2019, c’est fini, on a rangé les décorations de l’anniversaire Offenbach, et l’on va célébrer bien plus sérieusement l’année Beethoven. Oui, mais il y a encore du travail pour qui voudrait explorer les recoins encore obscurs du compositeur des Contes d’Hoffmann. Le disque paru chez Alpha cet automne en offre un bon exemple, même s’il s’abandonne par la même occasion à un travail plus dispensable.
Ce que tout Offenbachien saluera, c’est l’enregistrement d’ouvertures bien méconnues, interprétées par un orchestre de qualité, dirigé par un chef qui aime et respecte ce répertoire. Si Madame Favart vient de connaître les honneurs de l’Opéra Comique, Les Bavards attendent toujours leur résurrection scénique, et si le reste de la partition est du même tonneau que l’ouverture, on aimerait beaucoup la voir revivre. Barkouf été superbement recréé par l’Opéra du Rhin, mais sa révision post-guerre de 1870, Boule de neige, n’est guère connue qu’à travers quelques airs inclus par Jodie Devos dans son disque Offenbach Colorature : heureuse addition à notre culture. Pour des raisons mystérieuses, l’ouverture des Deux Aveugles, au point que certains en contestent même l’existence : on est ravi de l’entendre ici, avec l’irrésistible rengaine du boléro « La lune brille, le ciel scintille » qui risque de vous trotter longtemps dans la tête. L’ouverture de Monsieur Choufleuri est plus familière, grâce à la version jadis gravée par Manuel Rosenthal, mais il l’avait curieusement réduit à une quarantaine de secondes, soit moins d’un tiers de sa durée réelle.
Autre excellente idée : un air des Bavards et un air de Boule de neige, inconnus du grand public. Au cas où on l’aurait oublié, « C’est l’Espagne » rappelle qu’Offenbach n’attendit pas La Périchole pour donner dans l’espagnolade entraînante ; on comprend que la Valse du divorce ait remporté en son temps un vif succès, car entre ses paroles acerbes et ses courbes caressantes, elle est digne du meilleur Offenbach.
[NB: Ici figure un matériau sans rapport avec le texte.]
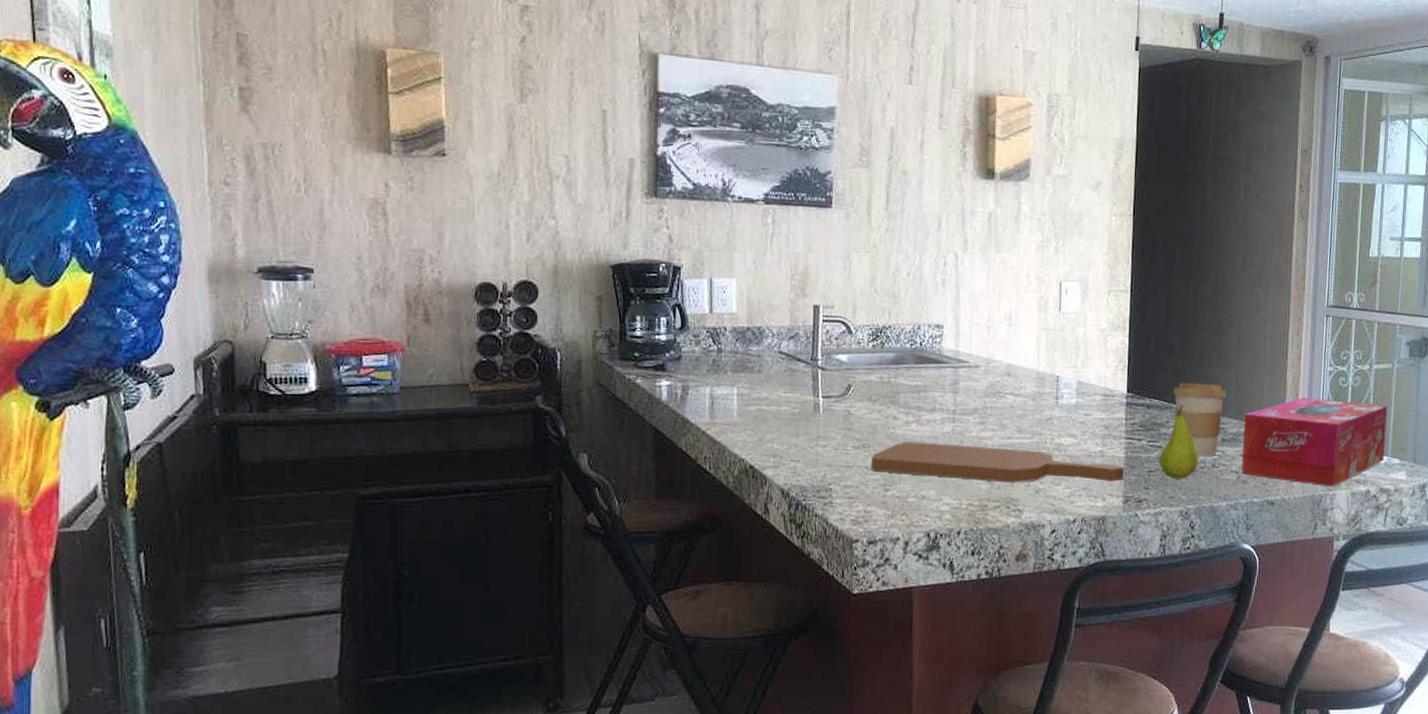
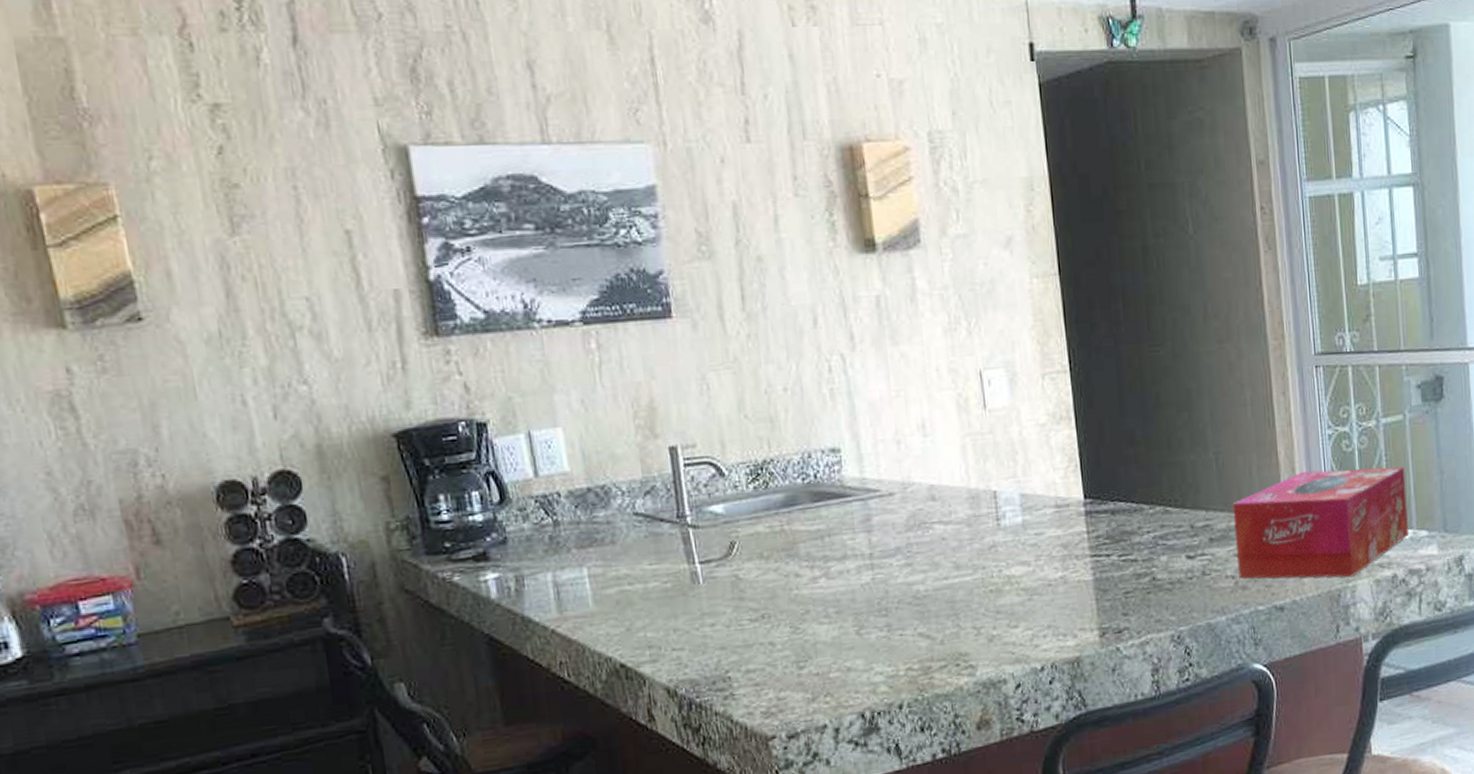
cutting board: present [871,441,1125,483] -> none [775,589,1096,647]
fruit: present [1159,404,1199,479] -> none [1136,503,1185,598]
coffee cup: present [1173,382,1226,457] -> none [1141,471,1207,565]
Dans un passé encore proche, Karine Deshayes a bien servi Offenbach, en Périchole (Toulouse 2008) ou en Belle Hélène (Toulon 2014, Tours 2015), sans oublier, dans un registre un peu différent, Nicklausse (New York 2015). Sa présence indique que cette musique mérite de vraies chanteurs, et pas seulement des acteurs ayant un brin de voix.
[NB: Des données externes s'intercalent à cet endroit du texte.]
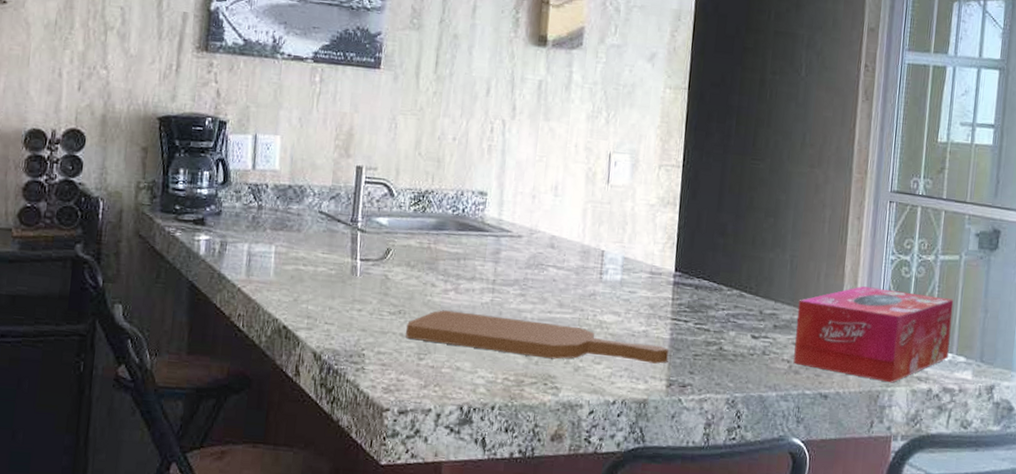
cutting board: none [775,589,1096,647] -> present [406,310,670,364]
Ce disque se targue aussi d’un premier enregistrement mondial, et c’est pourtant sur ce point qu’on émettra quelques réserves. Le chef et compositeur belge Jean-Pierre Haeck a orchestré les six Fables de La Fontaine qu’Offenbach avait conçues pour voix et piano en 1842. Le travail est bien fait, il paraît plus discret que les instrumentations très datées du susdit Manuel Rosenthal pour Gaîté parisienne, par exemple. Les timbres sont utilisés à bon escient, pour créer des effets de comique sonore que n’aurait sans doute pas reniés le maître lui-même. Cette adaptation s’imposait-elle ? Sans doute pas, mais le problème n’est pas là. L’inconvénient de l’orchestration est qu’elle oblige la voix à passer par-dessus les instruments, et donc, en l’occurrence, à privilégier le son par rapport à la diction. Dans les pages qui sont du « pur Offenbach », Karine Deshayes n’a pas de problème à se faire comprendre. Mais tentez l’expérience avec celles des six fables que vous n’avez jamais apprises dans votre enfance, et certaines choses risquent de vous échapper. « Le Berger et la mer » est un texte beaucoup moins connu que les cinq autres : même avec une oreille habituée à saisir les consonnes au vol, il paraît un peu difficile de saisir le sens de cette fable-là, alors que sa version originale avec piano doit être plus intelligible.
Alors qu’il reste tant à faire pour découvrir les œuvres moins connues d’Offenbach, ce genre de démarche ne paraît pas vraiment prioritaire.